Design Thinking as a STEM Strategy

Knowing that girls prefer context and connection when engaging in STEM, The Ellis School has leveraged human-centered design and design thinking. These techniques provide a framework across the program to help students explore creative problem-solving, provide opportunities for building empathy around technical problems, and learn about divergent ways to think.

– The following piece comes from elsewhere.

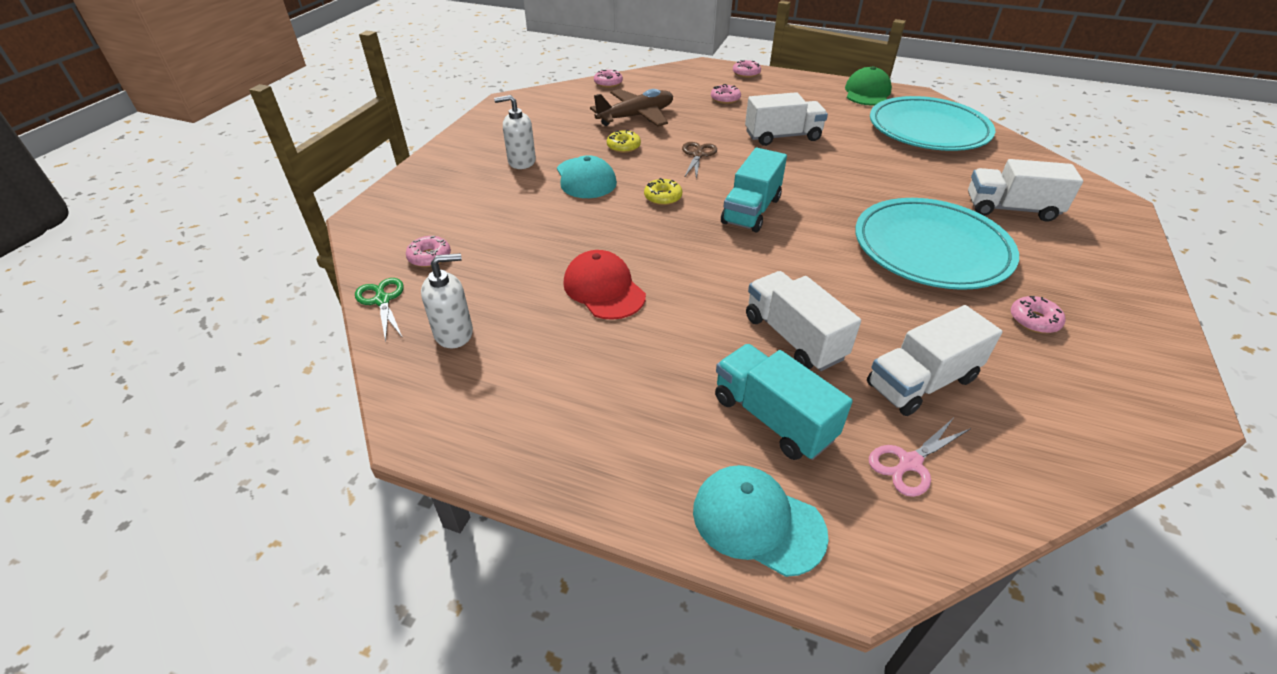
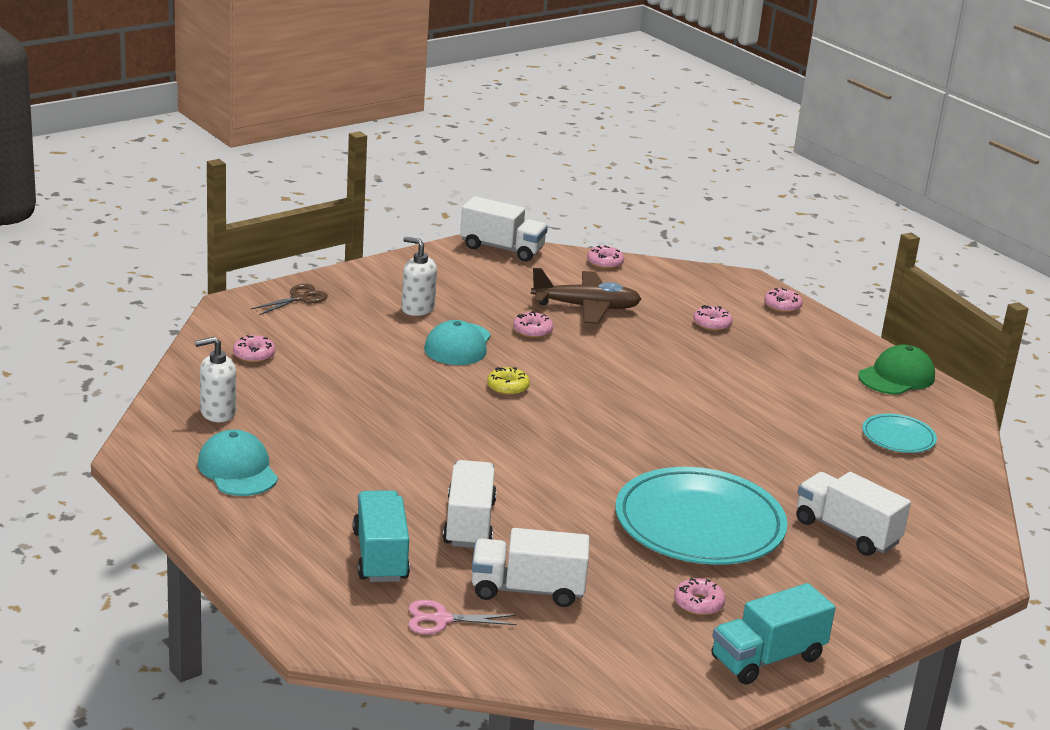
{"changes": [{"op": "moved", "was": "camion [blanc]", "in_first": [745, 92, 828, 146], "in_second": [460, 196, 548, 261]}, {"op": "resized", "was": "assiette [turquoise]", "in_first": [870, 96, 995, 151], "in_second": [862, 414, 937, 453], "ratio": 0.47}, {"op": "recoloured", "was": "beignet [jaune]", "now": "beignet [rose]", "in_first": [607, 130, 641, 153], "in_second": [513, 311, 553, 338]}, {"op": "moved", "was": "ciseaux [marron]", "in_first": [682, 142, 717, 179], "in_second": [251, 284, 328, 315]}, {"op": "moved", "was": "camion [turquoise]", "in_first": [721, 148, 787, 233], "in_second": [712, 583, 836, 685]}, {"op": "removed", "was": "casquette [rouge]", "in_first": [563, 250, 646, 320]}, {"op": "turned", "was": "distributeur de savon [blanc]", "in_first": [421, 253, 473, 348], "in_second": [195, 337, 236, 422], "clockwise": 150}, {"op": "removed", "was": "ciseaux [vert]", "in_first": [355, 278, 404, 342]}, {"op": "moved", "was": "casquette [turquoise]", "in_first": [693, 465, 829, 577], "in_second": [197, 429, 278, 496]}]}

Almost every faculty member at the school and several department heads have received training in the LUMA Institute System of Innovating for People. These 36 methods are broken down into looking, understanding, and making methods. They have sparked new thinking and created shared language at the school. The more they have been used, the more the girls have confidence and are open to take risks with what they are learning. For example, instead of learning about environmental sustainability in AP Biology by simply reading a textbook, students determined stakeholders, conducted interviews and observations, and brainstormed ways to be more environmentally sustainable at the school. In middle school, girls used design thinking to learn about sponges and prototyped new sponge designs out of common craft materials. Engineering students designed artificial assistive limbs through a project and partnership with the Quality of Life Technology Center. In many STE M classes where design thinking is used, community partnerships are leveraged to make learning real. The Ellis School has over 25 community partnerships with organizations such as the Pittsburgh Zoo & PPG Aquarium and the Animal Rescue League, to enrich the learning experience.

Whether you teach in a single-gender school or a coed classroom, providing role models early and often, as well as making connections to the outside world, are easy tactics to engage students in STEM.

Lisa Abel-Palmieri is the Director of Technology & Innovation and Head of Computer Science at The Ellis School in Pittsburgh.